Friendship is also a key theme of the text. In spite of the danger, Joe leaps in to save Fred from Horridus, knowing that his friend ‘would have done the same’ (p.35). It is clear that the boys care for each other in spite of their different personalities. Joe, the narrator, hatches clever plans to get them out of trouble. Fred’s obsession with food impresses the gladiators when he triumphs in a burping competition. Bespectacled Sam is the most cautious of the three, and the most anxious to return home. He is the one who wonders ‘How come this sign is in Latin, but we can understand when people talk?’ (p. 77). This troubling element of time travel logic remains unexplained as the boys’ fast-paced adventure continues.

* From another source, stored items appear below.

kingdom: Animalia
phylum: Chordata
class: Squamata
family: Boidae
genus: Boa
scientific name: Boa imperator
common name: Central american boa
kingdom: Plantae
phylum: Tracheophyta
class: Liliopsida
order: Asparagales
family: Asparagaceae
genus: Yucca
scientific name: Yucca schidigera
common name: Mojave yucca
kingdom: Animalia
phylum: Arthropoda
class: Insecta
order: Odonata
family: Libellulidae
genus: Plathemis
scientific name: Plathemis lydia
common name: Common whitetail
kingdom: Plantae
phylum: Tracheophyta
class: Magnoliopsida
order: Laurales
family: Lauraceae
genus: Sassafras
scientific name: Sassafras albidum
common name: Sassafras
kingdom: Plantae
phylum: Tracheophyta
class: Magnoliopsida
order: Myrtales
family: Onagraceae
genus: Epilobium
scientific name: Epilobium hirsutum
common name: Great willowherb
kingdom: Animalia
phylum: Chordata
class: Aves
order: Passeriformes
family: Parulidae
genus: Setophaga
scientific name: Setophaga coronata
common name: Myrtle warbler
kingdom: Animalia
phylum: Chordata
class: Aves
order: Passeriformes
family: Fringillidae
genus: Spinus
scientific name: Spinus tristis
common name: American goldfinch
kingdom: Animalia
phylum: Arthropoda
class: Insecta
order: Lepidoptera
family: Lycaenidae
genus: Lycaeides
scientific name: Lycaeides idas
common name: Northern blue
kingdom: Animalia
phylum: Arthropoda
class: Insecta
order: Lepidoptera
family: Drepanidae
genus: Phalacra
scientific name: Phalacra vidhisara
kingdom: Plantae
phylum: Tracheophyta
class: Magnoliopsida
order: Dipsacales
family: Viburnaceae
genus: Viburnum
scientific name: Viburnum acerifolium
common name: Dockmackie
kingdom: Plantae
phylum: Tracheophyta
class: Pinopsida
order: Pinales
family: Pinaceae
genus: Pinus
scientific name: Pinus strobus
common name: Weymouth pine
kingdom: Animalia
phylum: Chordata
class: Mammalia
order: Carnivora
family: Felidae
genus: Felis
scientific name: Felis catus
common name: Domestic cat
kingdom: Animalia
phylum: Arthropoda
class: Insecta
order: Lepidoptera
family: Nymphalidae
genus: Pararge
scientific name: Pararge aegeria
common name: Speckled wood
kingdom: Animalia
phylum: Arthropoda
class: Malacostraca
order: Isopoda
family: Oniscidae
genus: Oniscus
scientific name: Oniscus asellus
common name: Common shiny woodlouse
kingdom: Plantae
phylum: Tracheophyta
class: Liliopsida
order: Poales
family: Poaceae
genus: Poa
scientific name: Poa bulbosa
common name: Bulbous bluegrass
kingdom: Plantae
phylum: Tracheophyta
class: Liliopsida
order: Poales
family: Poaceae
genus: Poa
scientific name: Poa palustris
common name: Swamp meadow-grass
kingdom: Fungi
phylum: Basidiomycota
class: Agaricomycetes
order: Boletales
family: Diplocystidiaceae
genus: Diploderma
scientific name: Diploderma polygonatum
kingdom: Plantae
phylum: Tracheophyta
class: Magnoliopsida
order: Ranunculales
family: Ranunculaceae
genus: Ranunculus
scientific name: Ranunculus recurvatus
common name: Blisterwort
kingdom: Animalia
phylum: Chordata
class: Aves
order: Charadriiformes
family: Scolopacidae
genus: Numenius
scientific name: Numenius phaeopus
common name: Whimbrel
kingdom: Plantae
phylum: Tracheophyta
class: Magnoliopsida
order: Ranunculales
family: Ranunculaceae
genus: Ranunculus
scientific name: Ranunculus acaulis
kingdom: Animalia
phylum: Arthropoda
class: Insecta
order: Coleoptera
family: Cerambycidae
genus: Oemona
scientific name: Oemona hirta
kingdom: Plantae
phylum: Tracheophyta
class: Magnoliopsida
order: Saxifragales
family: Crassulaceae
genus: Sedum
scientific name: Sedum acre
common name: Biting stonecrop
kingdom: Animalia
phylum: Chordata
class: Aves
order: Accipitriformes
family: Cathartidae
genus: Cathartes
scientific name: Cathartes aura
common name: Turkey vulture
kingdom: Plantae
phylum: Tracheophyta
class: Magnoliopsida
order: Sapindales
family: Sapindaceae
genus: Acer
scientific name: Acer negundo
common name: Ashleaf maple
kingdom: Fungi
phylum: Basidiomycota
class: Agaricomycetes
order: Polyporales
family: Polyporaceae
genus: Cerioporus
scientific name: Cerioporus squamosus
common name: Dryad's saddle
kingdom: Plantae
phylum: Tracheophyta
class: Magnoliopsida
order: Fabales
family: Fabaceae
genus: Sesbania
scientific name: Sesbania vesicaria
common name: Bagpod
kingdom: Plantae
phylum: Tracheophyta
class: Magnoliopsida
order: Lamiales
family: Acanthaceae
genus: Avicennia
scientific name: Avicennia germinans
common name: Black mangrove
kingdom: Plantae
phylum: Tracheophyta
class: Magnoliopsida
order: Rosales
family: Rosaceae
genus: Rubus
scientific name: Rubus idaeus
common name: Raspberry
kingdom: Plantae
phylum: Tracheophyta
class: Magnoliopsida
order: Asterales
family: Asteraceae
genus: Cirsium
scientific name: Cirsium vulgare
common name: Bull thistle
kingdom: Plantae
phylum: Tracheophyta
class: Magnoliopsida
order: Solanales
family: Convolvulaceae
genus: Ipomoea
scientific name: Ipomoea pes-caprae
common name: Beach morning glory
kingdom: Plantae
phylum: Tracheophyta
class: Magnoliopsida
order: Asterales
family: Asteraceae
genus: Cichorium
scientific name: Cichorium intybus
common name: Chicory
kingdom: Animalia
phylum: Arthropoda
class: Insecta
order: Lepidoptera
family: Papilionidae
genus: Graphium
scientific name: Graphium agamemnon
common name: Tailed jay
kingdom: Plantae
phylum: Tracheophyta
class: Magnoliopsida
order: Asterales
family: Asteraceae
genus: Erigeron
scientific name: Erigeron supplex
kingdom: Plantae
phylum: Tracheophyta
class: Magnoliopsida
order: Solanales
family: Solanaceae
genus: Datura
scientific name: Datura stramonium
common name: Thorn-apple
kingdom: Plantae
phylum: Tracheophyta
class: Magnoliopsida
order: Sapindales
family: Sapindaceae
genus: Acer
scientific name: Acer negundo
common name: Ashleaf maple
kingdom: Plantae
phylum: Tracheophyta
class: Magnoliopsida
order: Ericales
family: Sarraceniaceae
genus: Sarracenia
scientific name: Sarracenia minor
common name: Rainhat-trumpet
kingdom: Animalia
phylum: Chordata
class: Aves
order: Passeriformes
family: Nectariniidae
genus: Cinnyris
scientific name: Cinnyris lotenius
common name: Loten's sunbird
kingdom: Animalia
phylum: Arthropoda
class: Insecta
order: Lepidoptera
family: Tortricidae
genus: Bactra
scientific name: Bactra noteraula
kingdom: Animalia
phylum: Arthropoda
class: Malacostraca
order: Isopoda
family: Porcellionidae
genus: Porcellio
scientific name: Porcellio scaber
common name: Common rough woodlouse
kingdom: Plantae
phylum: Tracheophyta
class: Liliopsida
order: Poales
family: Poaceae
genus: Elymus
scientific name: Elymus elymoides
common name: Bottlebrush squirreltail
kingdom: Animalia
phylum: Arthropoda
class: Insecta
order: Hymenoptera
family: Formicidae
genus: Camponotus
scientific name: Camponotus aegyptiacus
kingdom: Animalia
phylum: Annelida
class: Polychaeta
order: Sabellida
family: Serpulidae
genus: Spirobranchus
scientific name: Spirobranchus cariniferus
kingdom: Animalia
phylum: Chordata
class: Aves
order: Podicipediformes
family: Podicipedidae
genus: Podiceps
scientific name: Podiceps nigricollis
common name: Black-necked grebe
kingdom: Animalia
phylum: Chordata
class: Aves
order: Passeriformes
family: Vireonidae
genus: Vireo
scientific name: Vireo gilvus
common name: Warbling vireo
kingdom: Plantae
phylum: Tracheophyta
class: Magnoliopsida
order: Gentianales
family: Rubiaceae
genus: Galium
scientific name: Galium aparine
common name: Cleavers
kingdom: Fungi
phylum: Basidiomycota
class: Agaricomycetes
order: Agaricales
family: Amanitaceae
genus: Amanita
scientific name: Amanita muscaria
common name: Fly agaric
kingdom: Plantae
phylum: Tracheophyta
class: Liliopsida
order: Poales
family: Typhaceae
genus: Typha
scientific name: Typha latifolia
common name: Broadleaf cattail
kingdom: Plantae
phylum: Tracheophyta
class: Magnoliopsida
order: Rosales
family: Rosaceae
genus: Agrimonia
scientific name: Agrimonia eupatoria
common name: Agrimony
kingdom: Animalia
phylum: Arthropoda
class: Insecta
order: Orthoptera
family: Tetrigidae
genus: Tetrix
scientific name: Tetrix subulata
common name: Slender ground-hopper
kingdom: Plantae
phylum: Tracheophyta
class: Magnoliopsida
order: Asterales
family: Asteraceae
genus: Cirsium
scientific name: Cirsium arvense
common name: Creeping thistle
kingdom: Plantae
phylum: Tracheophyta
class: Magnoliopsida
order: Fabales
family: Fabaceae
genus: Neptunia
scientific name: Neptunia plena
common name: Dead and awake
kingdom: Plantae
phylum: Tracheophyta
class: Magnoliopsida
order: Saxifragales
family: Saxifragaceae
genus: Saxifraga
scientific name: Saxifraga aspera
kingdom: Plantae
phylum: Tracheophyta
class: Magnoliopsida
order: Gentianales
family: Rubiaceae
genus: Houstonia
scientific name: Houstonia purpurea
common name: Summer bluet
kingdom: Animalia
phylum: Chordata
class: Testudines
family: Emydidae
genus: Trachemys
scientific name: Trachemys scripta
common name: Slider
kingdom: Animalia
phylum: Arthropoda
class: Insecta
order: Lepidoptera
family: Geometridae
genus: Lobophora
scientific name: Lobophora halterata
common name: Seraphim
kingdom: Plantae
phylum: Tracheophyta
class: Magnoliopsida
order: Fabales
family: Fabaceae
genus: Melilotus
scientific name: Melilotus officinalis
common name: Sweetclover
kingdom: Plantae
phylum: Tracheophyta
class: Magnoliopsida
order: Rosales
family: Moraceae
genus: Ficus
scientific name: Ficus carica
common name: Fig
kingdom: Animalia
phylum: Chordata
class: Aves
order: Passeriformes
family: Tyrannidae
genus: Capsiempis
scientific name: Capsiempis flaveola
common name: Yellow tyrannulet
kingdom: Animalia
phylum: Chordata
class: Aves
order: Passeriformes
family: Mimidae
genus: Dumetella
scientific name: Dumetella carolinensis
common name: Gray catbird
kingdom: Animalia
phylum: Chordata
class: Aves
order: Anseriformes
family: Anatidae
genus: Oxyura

As a time travelling device, The Book has significant implications, particularly given Scieszka’s interest in promoting literacy. Joe describes it to the Professor as ‘a very old book of things that have happened in the past and things that will happen in the future.’ (p. 51) Just as The Book allows Joe and his friends to experience history first hand, the text celebrates the notion that books more generally allow readers to journey to other times and places. Reading is represented as a means of problem solving when the boys must navigate the streets of Rome.